4) Take the sauce mixture and transfer to the food processor. Add the fresh basil, salt and pepper, and pulse until it becomes a sauce-like consistency.
5) Serve over cooked pasta!
Usually, cabinet creations aren’t my favorite, but this particular time, I think we have a winner! This sauce was so easy to make and a complete departure from your run of the mill tomato sauce. The goat cheese added a rich and creamy texture and the roasted red peppers a bit of sweetness. So good. And as I was stuffing my face, I started thinking of all the things you could do with it! You could serve it as a hot dip, with sliced baguette and veggies, or even use it as the base for a pizza (although Dave thinks it would be too watery on a pizza – one more challenge I’ll be happy to take him up on) But all in all, a definite keeper!
Stay tuned for more delicious goat cheese installments this week!
Anyone out there that hates eating at 9pm during the week say “Aye” – AYE!
Dave and I are big supporters of having breakfast for dinner – crack some eggs, fry some bacon (or turkey sausage), toss a couple pieces of toast in the toaster and you have a healthy and fulfilling dinner that you’re not eating for breakfast! (even though it is breakfast – tricky I know)
But as much as we like the BFD routine, it’s still nice to try to shake it up a smidgen. So this Chicken Sausage Fritatta does not disappoint – it has awesome flavor – lots of healthy veggies and Chicken Sausage, which is a nice substitute for bacon or straight up regular sausage. And don’t be scared by the dijon – it gives it a little zip and who doesn’t like a little zip?
Don’t you love the word Fritatta? Makes me want to shake maracas when I say it.
Chicken Sausage Fritatta
1/4 cup water
1/4 cup Dijon Mustard
1/2 tsp. italian seasoning
1/2 tsp. cumin
2 chicken sausage links, sliced and cooked
1/2 large green pepper, or one whole small, chopped
1/2 large red pepper, or one whole small, chopped
1 small onion, chopped
2 garlic cloves, minced
4 oz. shredded cheddar cheese (1/2 cup – I used Cabot reduced fat cheddar)
Salt & Pepper to taste
2 tbsp. shredded parmesean cheese for sprinklage
1) In a saucepan over medium heat, cook your sliced chicken sausage for about 5 minutes, til’ just browned (technically they’re already cooked, but I think it’s a good idea to saute them before putting them in the fritatta)
2) In another saucepan (or same if you want to save on dish duty) saute your chopped onion and garlic over medium heat for about 2 minutes. Then add the chopped red and green pepper and cook for another 5 minutes until all veggies are cooked through. Set aside to let cool a bit.
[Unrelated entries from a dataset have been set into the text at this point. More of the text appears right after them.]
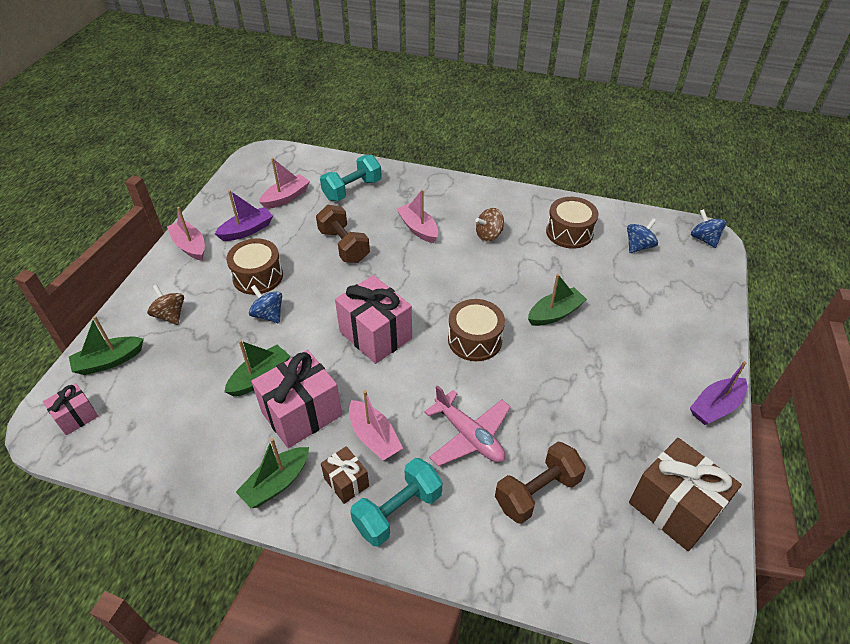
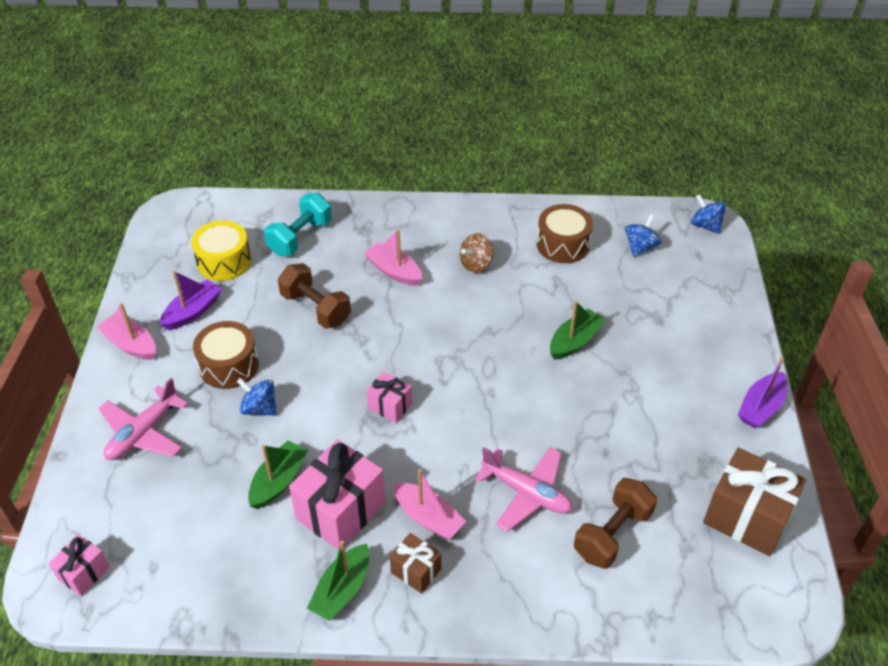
camera: 15 degrees left, 0 degrees up
green boat [69,316,144,375] -> none
brown spinning top [147,285,184,325] -> pink plane [98,378,188,460]
pink boat [259,158,310,209] -> yellow drum [191,220,251,281]
pink gift [335,275,412,364] -> pink gift [366,371,412,423], size x0.53
turquoise dumbbell [350,458,443,547] -> none
brown drum [448,299,505,361] -> none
3) In a large mixing bowl, beat eggs, water, dijon mustard, italian seasoning, cumin, and shredded cheddar cheese. Season with salt and pepper. Then stir in chicken sausage, peppers and onions.
4) Pour into a greased, shallow 1.5 qt. baking dish (or you could probably do a pie plate too – might just need 2 of them). Sprinkle top with parmesean cheese. Bake at 375 degrees for about 20-25 minutes (test w/a knife/toothpick – when it comes out clean it’s ready!)
5) Slice, serve, and ENJOY!
The great thing about this recipe is that it’s a great base for any fritatta really – you can swap up the veggies and even the meats if you’d like! Keep it zippy 🙂
And it’s pretty good for you too – unless of course you serve it with cinnamon buns – then it’s all over!